Archive | April, 2017

Stories

8 Apr

Long Exposure with old Pentax 35mm lens

When I was about 10 years old, my family (parents, younger sister and brother) went on one of our camping trips to Myrtle Beach in South Carolina. We always stayed at the Ponderosa campground there and this time was no different. We had a state-of-the-art pop-up camper called a Nimrod, a good solid Old Testament name which means “mighty hunter.” I always had fun at the Ponderosa Campground…each morning I would embark on a hunt for perfect seashells. This was back in the day when you could allow your children to walk on the beach by themselves. I always saved my money for these camping vacations so that I could go to the camp store and buy a souvenir for myself, usually a comic book. It’s always a good idea to have fine reading material at the beach, and I knew that even at the tender age of ten.

This particular trip was different, exciting and we all lived to tell about it. A water spout, which is basically a tornado on water, ripped through the campground one night while we were there. It was a very violent, windy and rainy storm that was scary for our parents as well as the three of us kids. My mother and father stood outside the rocking camper and held it down while the three of us stayed inside. I white knuckle clutched my red letter edition Holy Bible with the white leather cover and a zipper and prayed as hard as any ten year old could pray while my sister, 8 years old and my brother, 5 years old wailed. I don’t remember what promises and bargains I made with God that night, but I hope I’ve fulfilled them all. We survived, unscathed. No pine trees fell on us, and the stakes and poles of the add-a-room were not ripped out of the ground. We were camped up on a little knoll (in the cheaper campsites, not the more expensive ones on the beach front) and so the family with six kids in the big canvas tent down in the little valley below us got all the water. The adults were up to their knees in rainwater, but they survived, too. And the big “slide-slide” ( do y’all remember those?) down the beach from our campground was almost completely gone…nothing left but the steel frame. The expensive beach front campsites didn’t fare well, either.
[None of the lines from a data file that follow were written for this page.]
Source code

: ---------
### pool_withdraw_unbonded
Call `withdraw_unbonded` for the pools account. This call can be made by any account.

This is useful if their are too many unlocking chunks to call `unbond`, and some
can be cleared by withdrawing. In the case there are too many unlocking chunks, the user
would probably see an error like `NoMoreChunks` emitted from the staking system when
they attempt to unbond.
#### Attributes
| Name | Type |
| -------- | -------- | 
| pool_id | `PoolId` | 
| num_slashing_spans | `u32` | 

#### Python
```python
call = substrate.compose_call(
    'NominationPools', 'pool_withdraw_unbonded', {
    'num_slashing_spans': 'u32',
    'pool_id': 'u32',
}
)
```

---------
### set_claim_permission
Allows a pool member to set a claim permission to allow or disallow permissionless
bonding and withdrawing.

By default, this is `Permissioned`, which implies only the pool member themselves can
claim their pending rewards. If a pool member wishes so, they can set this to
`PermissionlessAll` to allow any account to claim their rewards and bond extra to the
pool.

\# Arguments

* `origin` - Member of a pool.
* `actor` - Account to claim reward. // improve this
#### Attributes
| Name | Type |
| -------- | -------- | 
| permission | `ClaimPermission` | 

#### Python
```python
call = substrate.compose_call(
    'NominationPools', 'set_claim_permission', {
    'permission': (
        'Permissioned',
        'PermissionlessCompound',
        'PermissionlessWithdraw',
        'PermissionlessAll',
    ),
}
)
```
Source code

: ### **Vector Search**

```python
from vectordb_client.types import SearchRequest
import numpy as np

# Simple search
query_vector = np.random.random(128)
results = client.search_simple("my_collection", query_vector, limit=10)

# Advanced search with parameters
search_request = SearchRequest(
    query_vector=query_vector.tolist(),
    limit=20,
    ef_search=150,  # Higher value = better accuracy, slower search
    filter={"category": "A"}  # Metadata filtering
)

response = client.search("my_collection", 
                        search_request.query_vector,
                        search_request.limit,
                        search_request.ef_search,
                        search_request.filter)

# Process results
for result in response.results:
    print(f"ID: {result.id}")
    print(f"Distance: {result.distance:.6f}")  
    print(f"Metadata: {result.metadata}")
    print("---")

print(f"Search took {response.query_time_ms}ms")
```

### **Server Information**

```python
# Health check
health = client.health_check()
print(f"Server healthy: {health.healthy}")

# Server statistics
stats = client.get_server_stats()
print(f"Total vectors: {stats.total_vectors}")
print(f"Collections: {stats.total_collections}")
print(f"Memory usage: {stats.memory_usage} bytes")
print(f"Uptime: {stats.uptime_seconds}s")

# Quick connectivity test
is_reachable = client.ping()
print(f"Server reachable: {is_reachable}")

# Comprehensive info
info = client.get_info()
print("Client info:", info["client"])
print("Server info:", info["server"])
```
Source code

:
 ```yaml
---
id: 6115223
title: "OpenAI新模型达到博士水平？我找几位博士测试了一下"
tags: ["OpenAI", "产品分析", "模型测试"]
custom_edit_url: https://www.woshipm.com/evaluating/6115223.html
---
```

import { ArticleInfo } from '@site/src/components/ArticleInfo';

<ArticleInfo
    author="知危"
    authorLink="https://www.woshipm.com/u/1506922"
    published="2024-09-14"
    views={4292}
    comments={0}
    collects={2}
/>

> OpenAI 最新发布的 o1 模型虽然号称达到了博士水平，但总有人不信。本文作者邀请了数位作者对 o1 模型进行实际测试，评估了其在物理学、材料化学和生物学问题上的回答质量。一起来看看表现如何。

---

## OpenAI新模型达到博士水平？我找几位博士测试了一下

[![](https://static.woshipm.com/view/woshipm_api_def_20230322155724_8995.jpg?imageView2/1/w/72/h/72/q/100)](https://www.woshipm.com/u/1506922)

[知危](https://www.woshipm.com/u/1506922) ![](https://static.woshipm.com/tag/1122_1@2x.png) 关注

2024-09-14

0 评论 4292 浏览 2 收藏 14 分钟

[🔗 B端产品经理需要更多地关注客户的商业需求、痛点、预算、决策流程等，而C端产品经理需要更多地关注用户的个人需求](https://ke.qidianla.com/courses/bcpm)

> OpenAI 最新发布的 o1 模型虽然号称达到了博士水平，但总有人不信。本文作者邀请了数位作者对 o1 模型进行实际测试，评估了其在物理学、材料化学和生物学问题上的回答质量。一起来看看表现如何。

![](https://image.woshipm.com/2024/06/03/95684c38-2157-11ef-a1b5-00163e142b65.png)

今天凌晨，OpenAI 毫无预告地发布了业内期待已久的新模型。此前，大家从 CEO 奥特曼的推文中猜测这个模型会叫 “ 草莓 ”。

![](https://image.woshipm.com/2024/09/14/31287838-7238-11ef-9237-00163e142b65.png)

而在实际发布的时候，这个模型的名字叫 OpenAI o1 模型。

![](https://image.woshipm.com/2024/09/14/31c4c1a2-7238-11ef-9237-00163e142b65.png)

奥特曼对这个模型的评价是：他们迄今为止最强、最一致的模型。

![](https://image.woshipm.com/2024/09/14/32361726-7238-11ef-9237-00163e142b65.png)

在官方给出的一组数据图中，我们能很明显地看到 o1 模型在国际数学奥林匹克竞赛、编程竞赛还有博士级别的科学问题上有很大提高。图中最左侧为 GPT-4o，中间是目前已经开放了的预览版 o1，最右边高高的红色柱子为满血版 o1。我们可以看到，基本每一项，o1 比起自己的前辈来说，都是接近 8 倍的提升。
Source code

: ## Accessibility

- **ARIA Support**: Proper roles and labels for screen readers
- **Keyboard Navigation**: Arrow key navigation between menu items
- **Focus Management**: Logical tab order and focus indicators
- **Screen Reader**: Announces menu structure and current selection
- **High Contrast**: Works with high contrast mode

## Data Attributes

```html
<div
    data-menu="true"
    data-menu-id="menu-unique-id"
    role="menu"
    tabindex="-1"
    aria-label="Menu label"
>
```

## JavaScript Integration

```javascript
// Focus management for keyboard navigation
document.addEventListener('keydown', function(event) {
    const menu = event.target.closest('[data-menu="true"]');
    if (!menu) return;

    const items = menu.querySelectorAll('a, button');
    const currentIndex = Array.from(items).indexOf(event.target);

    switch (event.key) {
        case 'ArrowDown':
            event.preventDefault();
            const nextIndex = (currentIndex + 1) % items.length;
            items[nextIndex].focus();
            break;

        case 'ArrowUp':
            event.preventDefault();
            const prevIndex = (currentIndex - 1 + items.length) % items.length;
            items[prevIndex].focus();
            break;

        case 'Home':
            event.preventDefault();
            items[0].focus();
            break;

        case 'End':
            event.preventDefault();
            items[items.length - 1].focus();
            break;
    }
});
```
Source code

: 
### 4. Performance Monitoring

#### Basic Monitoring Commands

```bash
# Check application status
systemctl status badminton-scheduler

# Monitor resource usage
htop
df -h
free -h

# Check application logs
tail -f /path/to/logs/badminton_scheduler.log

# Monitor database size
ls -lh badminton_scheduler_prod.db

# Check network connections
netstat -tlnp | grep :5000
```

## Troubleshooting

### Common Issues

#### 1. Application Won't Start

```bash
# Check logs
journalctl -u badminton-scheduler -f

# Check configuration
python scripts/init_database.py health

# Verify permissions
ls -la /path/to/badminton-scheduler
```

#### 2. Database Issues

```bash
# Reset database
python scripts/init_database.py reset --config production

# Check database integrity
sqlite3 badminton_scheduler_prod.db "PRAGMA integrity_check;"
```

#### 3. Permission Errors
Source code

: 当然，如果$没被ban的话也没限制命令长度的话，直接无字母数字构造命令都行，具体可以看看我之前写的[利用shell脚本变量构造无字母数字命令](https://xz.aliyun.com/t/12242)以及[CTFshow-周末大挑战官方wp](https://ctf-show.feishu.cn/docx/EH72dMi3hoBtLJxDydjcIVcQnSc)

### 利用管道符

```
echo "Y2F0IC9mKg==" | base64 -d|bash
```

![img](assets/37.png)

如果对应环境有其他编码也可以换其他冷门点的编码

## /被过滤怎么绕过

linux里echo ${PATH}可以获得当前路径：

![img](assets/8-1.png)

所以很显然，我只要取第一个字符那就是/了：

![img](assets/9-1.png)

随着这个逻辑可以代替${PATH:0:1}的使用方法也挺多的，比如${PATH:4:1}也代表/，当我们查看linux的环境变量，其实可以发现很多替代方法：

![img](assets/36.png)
Forever after, I told this exciting story to anyone who would listen. It had been the most exciting thing that had ever happened to me and I loved a good dramatic story where the good people survive. It was one of my favorite stories to tell to anyone who would listen.

A few years ago, at a family Christmas gathering with all the next generation kids gathered around, my little brother, the 5 year old in my story, told this 40+ year old story. And, remarkably, he told it from MY point of view! In his story, he was the kid clutching a bible and praying to God while his two older sisters cried. As he told my story, I said nothing. I just stared at him in total disbelief. He didn’t even own a bible at the age of 5 and if he had owned one, he couldn’t have read it since he wasn’t in school and we didn’t have kindergarten back then. (Well, only the rich kids went to kindergarten.) But, I remained silent and listened to him tell my story. I did not correct him.

I had a rare moment of realization instead. I had told that story so many times, it had become his story, too. The story became his memory of what he experienced as a five year old boy. My story was also his story. In essence, it was our story. A family story.

I have mixed feelings about all that. Having my story become a part of the “canon” of our family’s stories is sort of an honor. On the other hand, when does a story like this become YOUR story, one that you own and in which you are fully present? Rather than recounting my story, I would like to hear my brother tell this story from his point of view as a terrified five-year-old.

For years, I rarely mentioned to anyone my “story” of having XLH, how I felt as a child wearing braces or going to the doctor a lot, having my blood drawn, etc. I know that some of my friends were surprised that I even had a genetic “condition” when I “came out” a few years ago. Initially, many of my stories were stories of how others acted in my story…how my grandmother felt and how my parents felt about having a child or grandchild with XLH. It’s true, though, that their points of view are part of my story. But they’re not the whole story. As I have become more actively involved in taking care of myself as an adult with XLH, reading and writing about the disease, going to doctors and participating in clinical trials, it has become MY story. I own this now. I am not telling someone else’s story, but I am telling mine.

And my story has been a little bit of a wild ride and sometimes I feel like I’m a kid clutching my Holy Bible in a tiny little pop-up camper of a body while the winds rock it back and forth, wondering how this is all going to turn out. Wondering what promises and bargains I can make to God to insure my safety in the end. But through this, I have been surrounded by some kind souls who have prayed for me or helped hold down the fort (especially Professorgrrl!) or have just been quietly present, asking how I’m doing occasionally but not too much.

It is my story, yes, but I am not alone in it.